By Rob Starr, Big4.com Content Manager
Deloitte has recently released a tax data analytics and visualization solution enabling organizations to address tax planning and compliance needs related to state net operating losses (“NOLs”) across multiple entities and state jurisdictions.
State NOL Insight includes several features like a calculation engine to analyze utilization, limitation and expiration based upon state-specific NOL rules, data analytics, and visualization of state NOL data and forecasting, along with separate tracking of state NOLs for tax provision purposes.
Andrew Gold, partner, Deloitte Tax LLP, who specializes in multistate tax services and innovation, helped us to understand this broad-based tool that is both scalable and flexible.
- What was the impetus for State NOL Insight?
Organizations face a variety of challenges in tracking and properly applying their state net operating losses (NOLs). These challenges include extracting relevant historic state NOL data by year, entity, state return and researching and applying the non-uniform state NOL laws, which often too vary by jurisdiction, year, filing method, and entity type.
This data can also reside in multiple spreadsheet files and in archived tax returns. The process to update and maintain these spreadsheets is often manual and prone to inefficiency and errors as multiple users interact with the files.
Understanding these challenges and potential risks, we developed a multistate tax technology solution, State NOL Insight, to offer organizations better tracking of their NOLs across multiple entities and state jurisdictions.
- What does it do?
Essentially, State NOL Insight has the potential to make manual inputs and large spreadsheets used by many organizations obsolete.
It is a web-based, data-analytics solution that captures a taxpayer’s state NOL-related data and uses it for tax planning, compliance and provision purposes. It tracks both book and tax NOLs by entity, filing group, jurisdiction and year, with the ability to apply applicable IRC Sec 382, SRLY and state jurisdictional NOL limitations.
The tool leverages a complex calculation engine driven by configurable state specific NOL rule sets that enable scenario planning, centralized state NOL tracking, and standard and ad-hoc reporting that will facilitate the preparation of state NOL carry-forward schedules for state tax compliance or tax provision needs.
- How will it benefit Deloitte’s clients?

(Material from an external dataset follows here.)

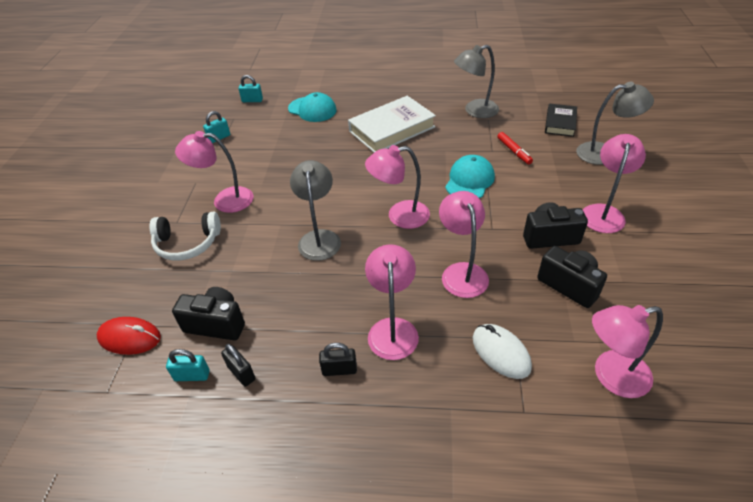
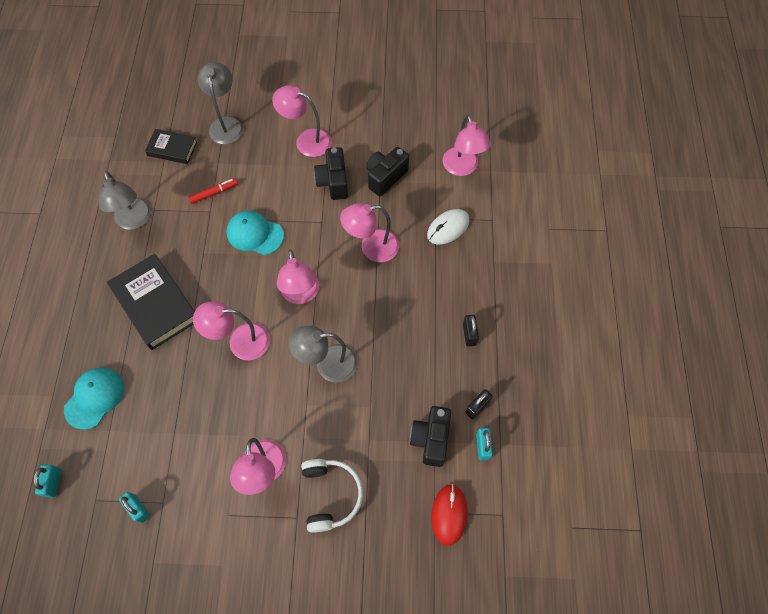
camera: 95 degrees left, 20 degrees up
white book [348,96,436,152] -> black book [107,254,195,350]
pink lamp [365,244,419,360] -> pink lamp moved to [193,301,270,360]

State NOL Insight will help tax professionals take control of their state NOLs by providing increased transparency into state NOL balances, mitigated risk through the use of a database driven platform and improved planning related to NOL limitations, utilization and expirations.
Organizations will have access to broad-based data analytics and visualization that will provide a deeper, strategic view into state NOL tracking and reporting. It will enhance documentation, improve quality related to state NOLs and deferred tax assets, and provide a more efficient data analytics and reporting functionality for organizations.
Another benefit is the tool is updated regularly with state tax rules and computation changes, giving users the ability to perform forecasting and scenario planning, such as re-computing state NOL amounts or valuation allowances.
- What makes State NOL Insight different?
Unlike traditional approaches to state NOL tracking and reporting, Deloitte’s State NOL Insight uses an effective database platform that provides a single, controlled location in which a company’s state NOL data resides. It is also scalable for both large and small organizations.
The tool was designed by Deloitte’s multistate tax practitioners, with many years of state NOL experience, and our multistate tax technology specialists. State NOL Insight’s implementation is supported by a national multistate tax technology services team to tailor the solution to a company’s specific situation and needs.
- What’s in the future?
State NOL Insight is just another example of how Deloitte is helping organizations apply data analytics and technology to address their tax needs in a new way.
Deloitte is developing a suite of applications to address some of corporate tax departments’ biggest challenges, including in the areas of partnership taxation, state apportionment, legal entity structuring, credits and incentives and indirect taxes.
We are applying some of the latest analytics tools and emerging technologies such as machine learning, optical character recognition and robotics to help organizations gain deeper insights from their data and transform the way certain tax processes are performed, which will free-up time for tax departments and enable them to be more strategic within their organizations.
As used in this document, “Deloitte” means Deloitte Tax LLP, a subsidiary of Deloitte LLP. Please see www.deloitte.com/us/about for a detailed description of the legal structure of Deloitte LLP and its subsidiaries. This article does not constitute tax, legal, or other advice from Deloitte LLP, which assumes no responsibility regarding assessing or advising the reader about tax, legal, or other consequences arising from the reader’s particular situation.